Grixis Death’s Shadow showed us the power of just emptying your hand as fast as possible. Burn, removal, discard—we’ll take it all if it costs one mana, and then we’ll play Bedlam Reveler, and another one, and another one. He’s got Hatebears covered for sure, and Eldrazi Tron should have a hard time fighting through removal, Blood Moon, discard, Lingering Souls, and Young Pyromancer. Against the field? I’ll take one mana spells.dek for 1000, Alex.


If you’re a meticulous tuner who likes solving puzzles with neat, orderly rules and everything in its place, this format is probably driving you nuts right now. If you like to live dangerously, flirt with disaster, or put extra bacon on that cheeseburger, live it up buddy. Regardless of which side you’re on, this format is wide open right now; that much is for certain. Whether you’re looking to close the door, or bust it off the hinges, this is what your peers have been up to.

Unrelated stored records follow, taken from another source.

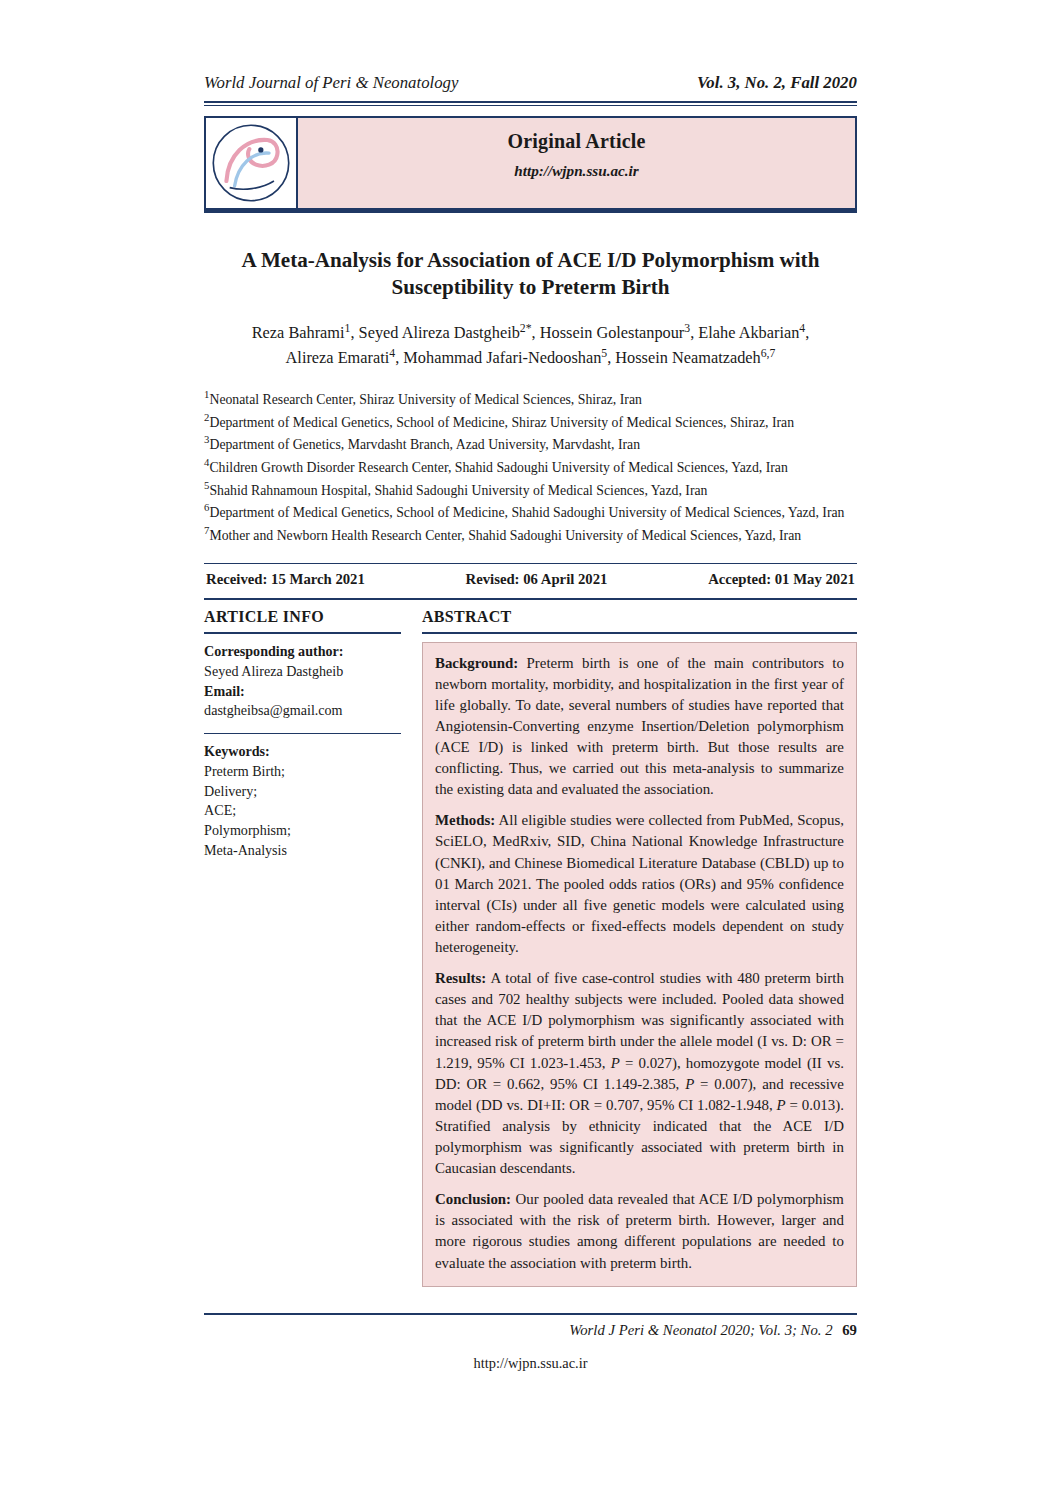World Journal of Peri & Neonatology
Vol. 3, No. 2, Fall 2020
Original Article
http://wjpn.ssu.ac.ir
A Meta-Analysis for Association of ACE I/D Polymorphism with
Susceptibility to Preterm Birth
Reza Bahrami1, Seyed Alireza Dastgheib2*, Hossein Golestanpour3, Elahe Akbarian4,
Alireza Emarati4, Mohammad Jafari-Nedooshan5, Hossein Neamatzadeh6,7
1Neonatal Research Center, Shiraz University of Medical Sciences, Shiraz, Iran
2Department of Medical Genetics, School of Medicine, Shiraz University of Medical Sciences, Shiraz, Iran
3Department of Genetics, Marvdasht Branch, Azad University, Marvdasht, Iran
4Children Growth Disorder Research Center, Shahid Sadoughi University of Medical Sciences, Yazd, Iran
5Shahid Rahnamoun Hospital, Shahid Sadoughi University of Medical Sciences, Yazd, Iran
6Department of Medical Genetics, School of Medicine, Shahid Sadoughi University of Medical Sciences, Yazd, Iran
7Mother and Newborn Health Research Center, Shahid Sadoughi University of Medical Sciences, Yazd, Iran
Received: 15 March 2021 Revised: 06 April 2021 Accepted: 01 May 2021
ARTICLE INFO
Corresponding author:
Seyed Alireza Dastgheib
Email:
dastgheibsa@gmail.com
Keywords:
Preterm Birth;
Delivery;
ACE;
Polymorphism;
Meta-Analysis
ABSTRACT
Background: Preterm birth is one of the main contributors to newborn mortality, morbidity, and hospitalization in the first year of life globally. To date, several numbers of studies have reported that Angiotensin-Converting enzyme Insertion/Deletion polymorphism (ACE I/D) is linked with preterm birth. But those results are conflicting. Thus, we carried out this meta-analysis to summarize the existing data and evaluated the association.
Methods: All eligible studies were collected from PubMed, Scopus, SciELO, MedRxiv, SID, China National Knowledge Infrastructure (CNKI), and Chinese Biomedical Literature Database (CBLD) up to 01 March 2021. The pooled odds ratios (ORs) and 95% confidence interval (CIs) under all five genetic models were calculated using either random-effects or fixed-effects models dependent on study heterogeneity.
Results: A total of five case-control studies with 480 preterm birth cases and 702 healthy subjects were included. Pooled data showed that the ACE I/D polymorphism was significantly associated with increased risk of preterm birth under the allele model (I vs. D: OR = 1.219, 95% CI 1.023-1.453, P = 0.027), homozygote model (II vs. DD: OR = 0.662, 95% CI 1.149-2.385, P = 0.007), and recessive model (DD vs. DI+II: OR = 0.707, 95% CI 1.082-1.948, P = 0.013). Stratified analysis by ethnicity indicated that the ACE I/D polymorphism was significantly associated with preterm birth in Caucasian descendants.
Conclusion: Our pooled data revealed that ACE I/D polymorphism is associated with the risk of preterm birth. However, larger and more rigorous studies among different populations are needed to evaluate the association with preterm birth.
World J Peri & Neonatol 2020; Vol. 3; No. 2 69
http://wjpn.ssu.ac.ir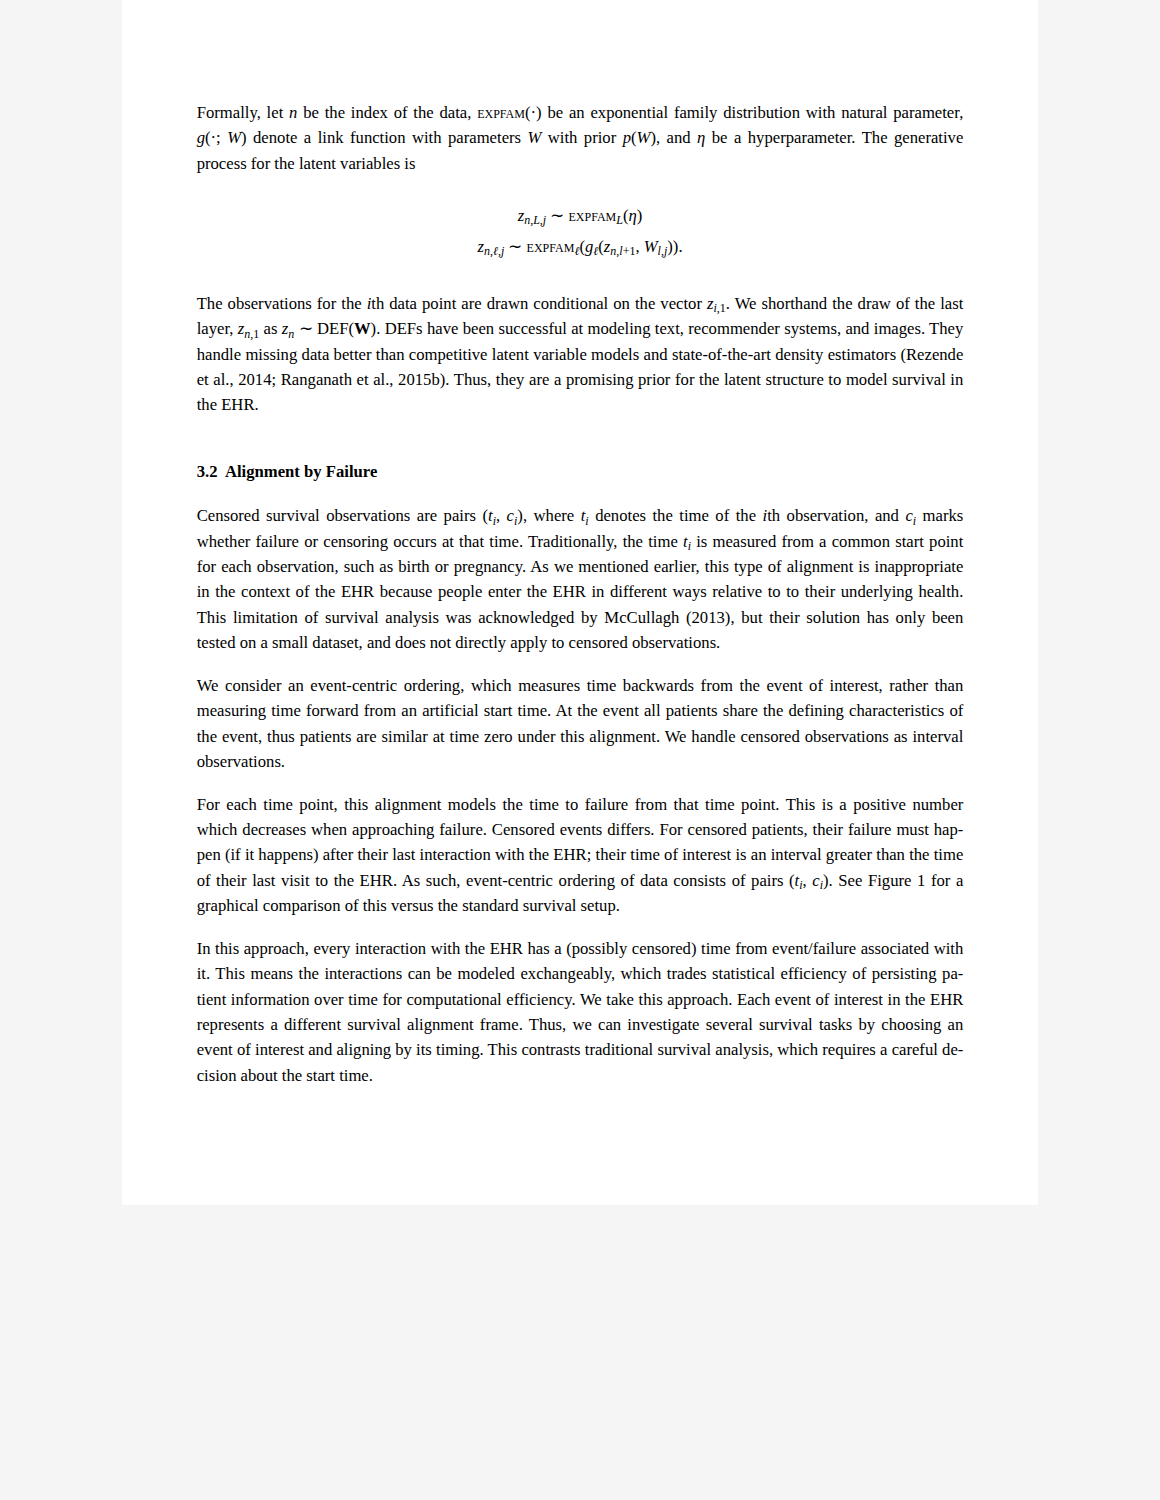Formally, let n be the index of the data, expfam(·) be an exponential family distribution with natural parameter, g(·; W) denote a link function with parameters W with prior p(W), and η be a hyperparameter. The generative process for the latent variables is
zn,L,j ∼ expfamL(η) zn,ℓ,j ∼ expfamℓ(gℓ(zn,l+1, Wl,j)).
The observations for the ith data point are drawn conditional on the vector zi,1. We shorthand the draw of the last layer, zn,1 as zn ∼ DEF(W). DEFs have been successful at modeling text, recommender systems, and images. They handle missing data better than competitive latent variable models and state-of-the-art density estimators (Rezende et al., 2014; Ranganath et al., 2015b). Thus, they are a promising prior for the latent structure to model survival in the EHR.
3.2 Alignment by Failure
Censored survival observations are pairs (ti, ci), where ti denotes the time of the ith observation, and ci marks whether failure or censoring occurs at that time. Traditionally, the time ti is measured from a common start point for each observation, such as birth or pregnancy. As we mentioned earlier, this type of alignment is inappropriate in the context of the EHR because people enter the EHR in different ways relative to to their underlying health. This limitation of survival analysis was acknowledged by McCullagh (2013), but their solution has only been tested on a small dataset, and does not directly apply to censored observations.
We consider an event-centric ordering, which measures time backwards from the event of interest, rather than measuring time forward from an artificial start time. At the event all patients share the defining characteristics of the event, thus patients are similar at time zero under this alignment. We handle censored observations as interval observations.
For each time point, this alignment models the time to failure from that time point. This is a positive number which decreases when approaching failure. Censored events differs. For censored patients, their failure must happen (if it happens) after their last interaction with the EHR; their time of interest is an interval greater than the time of their last visit to the EHR. As such, event-centric ordering of data consists of pairs (ti, ci). See Figure 1 for a graphical comparison of this versus the standard survival setup.
In this approach, every interaction with the EHR has a (possibly censored) time from event/failure associated with it. This means the interactions can be modeled exchangeably, which trades statistical efficiency of persisting patient information over time for computational efficiency. We take this approach. Each event of interest in the EHR represents a different survival alignment frame. Thus, we can investigate several survival tasks by choosing an event of interest and aligning by its timing. This contrasts traditional survival analysis, which requires a careful decision about the start time.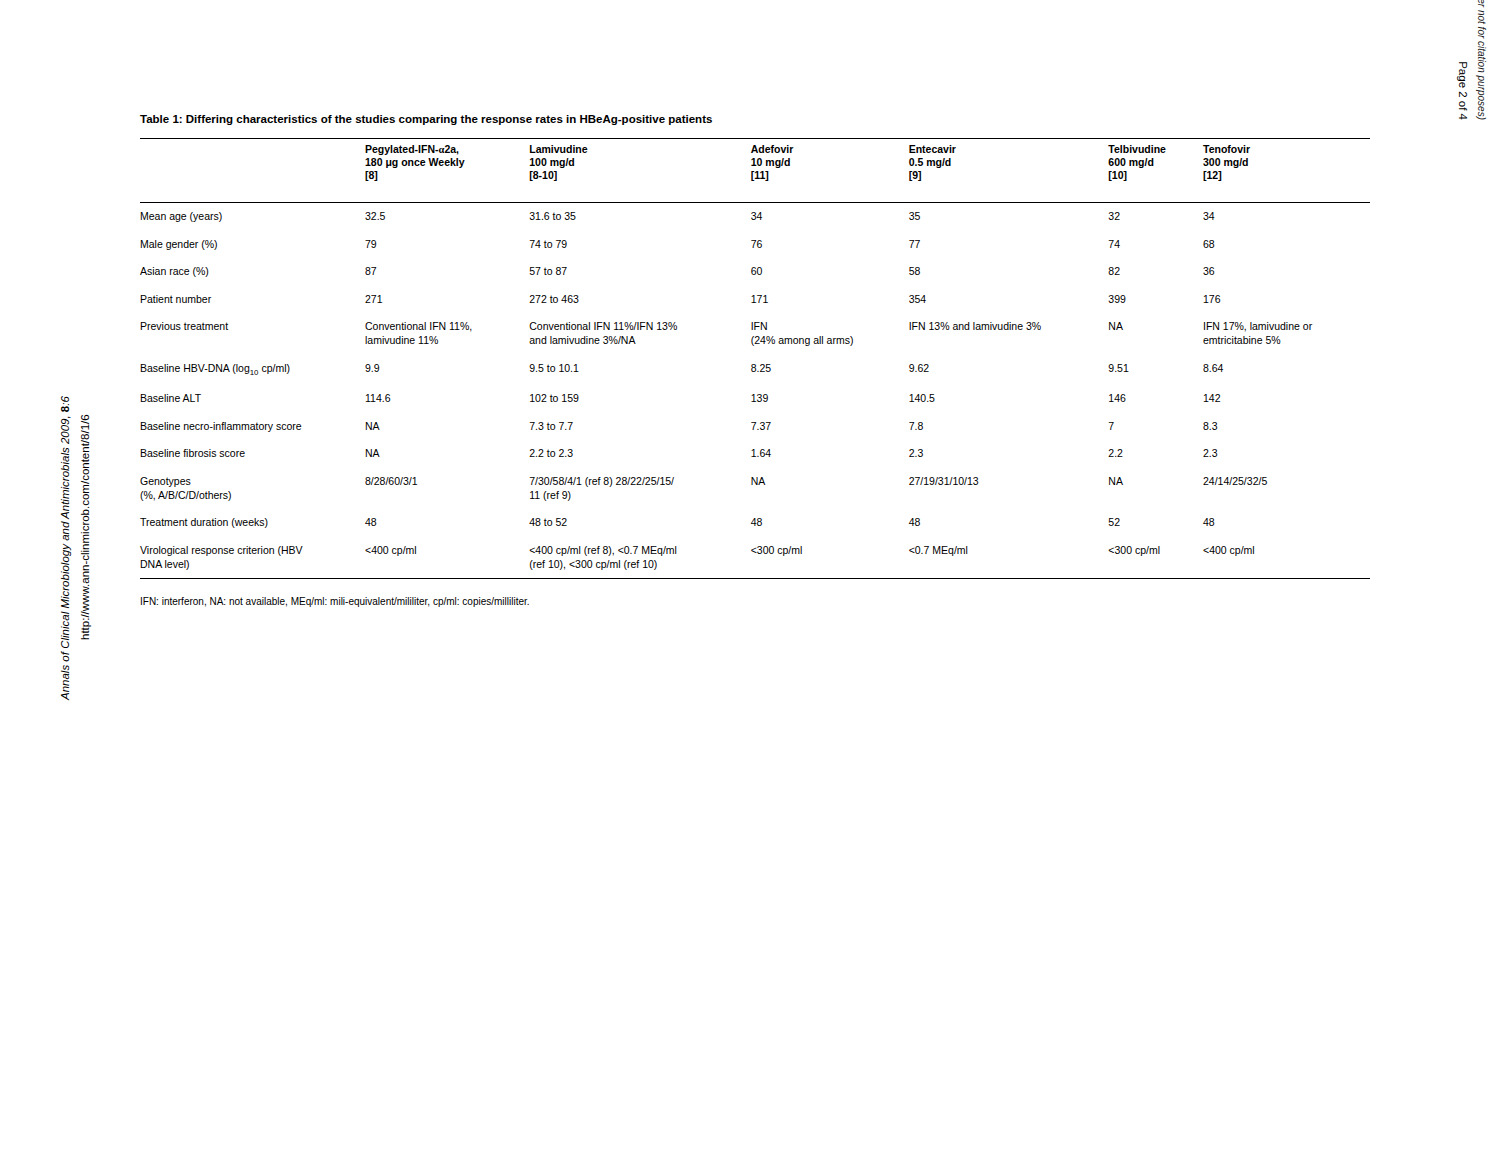http://www.ann-clinmicrob.com/content/8/1/6
Annals of Clinical Microbiology and Antimicrobials 2009, 8:6
Page 2 of 4
(page number not for citation purposes)
Table 1: Differing characteristics of the studies comparing the response rates in HBeAg-positive patients
| | Pegylated-IFN- α 2a, 180 μg once Weekly [8] | Lamivudine 100 mg/d [8-10] | Adefovir 10 mg/d [11] | Entecavir 0.5 mg/d [9] | Telbivudine 600 mg/d [10] | Tenofovir 300 mg/d [12] |
| --- | --- | --- | --- | --- | --- | --- |
| Mean age (years) | 32.5 | 31.6 to 35 | 34 | 35 | 32 | 34 |
| Male gender (%) | 79 | 74 to 79 | 76 | 77 | 74 | 68 |
| Asian race (%) | 87 | 57 to 87 | 60 | 58 | 82 | 36 |
| Patient number | 271 | 272 to 463 | 171 | 354 | 399 | 176 |
| Previous treatment | Conventional IFN 11%, lamivudine 11% | Conventional IFN 11%/IFN 13% and lamivudine 3%/NA | IFN (24% among all arms) | IFN 13% and lamivudine 3% | NA | IFN 17%, lamivudine or emtricitabine 5% |
| Baseline HBV-DNA (log 10 cp/ml) | 9.9 | 9.5 to 10.1 | 8.25 | 9.62 | 9.51 | 8.64 |
| Baseline ALT | 114.6 | 102 to 159 | 139 | 140.5 | 146 | 142 |
| Baseline necro-inflammatory score | NA | 7.3 to 7.7 | 7.37 | 7.8 | 7 | 8.3 |
| Baseline fibrosis score | NA | 2.2 to 2.3 | 1.64 | 2.3 | 2.2 | 2.3 |
| Genotypes (%, A/B/C/D/others) | 8/28/60/3/1 | 7/30/58/4/1 (ref 8) 28/22/25/15/ 11 (ref 9) | NA | 27/19/31/10/13 | NA | 24/14/25/32/5 |
| Treatment duration (weeks) | 48 | 48 to 52 | 48 | 48 | 52 | 48 |
| Virological response criterion (HBV DNA level) | <400 cp/ml | <400 cp/ml (ref 8), <0.7 MEq/ml (ref 10), <300 cp/ml (ref 10) | <300 cp/ml | <0.7 MEq/ml | <300 cp/ml | <400 cp/ml |
IFN: interferon, NA: not available, MEq/ml: mili-equivalent/mililiter, cp/ml: copies/milliliter.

What about you? Let me know in the comments below what you think about the format right now and what steps you’ve taken to adjust to it. Thanks for reading, and I’ll see you next week.

Trevor Holmes

2 thoughts on “The Summer of Fringe: Reactions to Shadow

  1. Arent there always kooky decks pulling off 5-0s? And unexpected decks managing top 8s? I wouldnt think this is indicative of much in the broader picture. Yes there are fewer bolts but those were replaced by fatal pushes. The net removal isnt down nor is the prevalence of 1cmc instant speed removal down. Mirran crusader is a winner tho bc bad vs bolt good vs push – but what other cards can boast that? And I mean its a single crusader maindecked, not a playset in that 2nd place list.